AT&T is trying to make bundling cool again
AT&T’s first-quarter 2026 results landed with a pretty simple message: the company thinks its investment-led strategy is working. The headline stat? It says it delivered its fastest-ever year-over-year organic growth in advanced connectivity convergence rate, with nearly 45% of advanced home internet subscribers also taking AT&T wireless.
That’s a fancy way of saying AT&T is getting people to buy more than one thing from it, which is exactly the kind of sticky customer behavior companies love. If you’re bundled into the ecosystem, you’re a lot less likely to shop around like you’re comparing streaming services on a Sunday night.
Why investors should care
Management also reiterated its full-year 2026 and multi-year financial guidance, plus its capital return plans. Translation: no drama, no surprise haircut to the outlook, and no sudden “oops, we need to rethink the playbook” moment.
For shareholders, that matters because telecom stocks are often judged on two things: can they grow without blowing up the balance sheet, and can they keep returning cash?

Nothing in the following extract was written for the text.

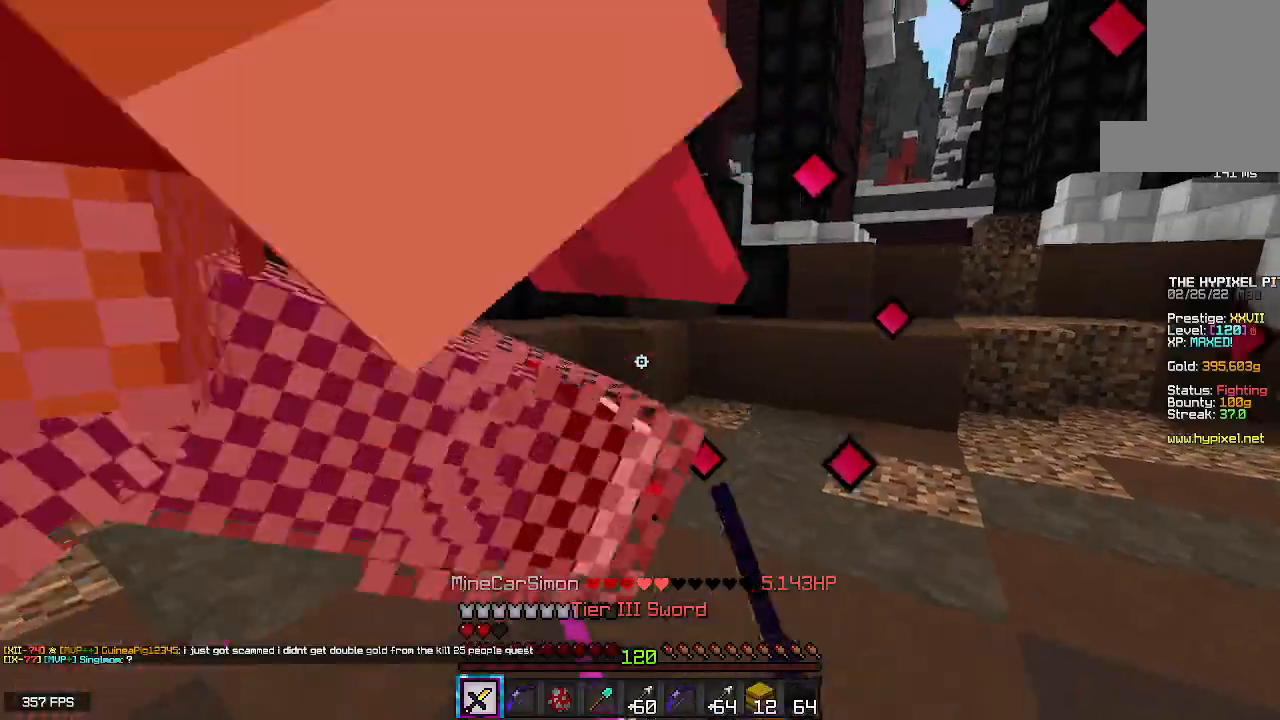
{"keys": ["a", "w"], "mouse": ["left"], "events": []}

AT&T is signaling it still wants to be in both clubs.
The bigger picture
This isn’t the kind of earnings report that sends a stock to the moon on vibes alone. But it does suggest AT&T’s push to sell internet and wireless together is gaining traction, and that’s the sort of operational momentum investors like to see when the sector is usually more about patience than fireworks.
Big picture: AT&T is still very much a grown-up utility-ish telecom, but at least this quarter, it looks like the customer bundling machine is humming.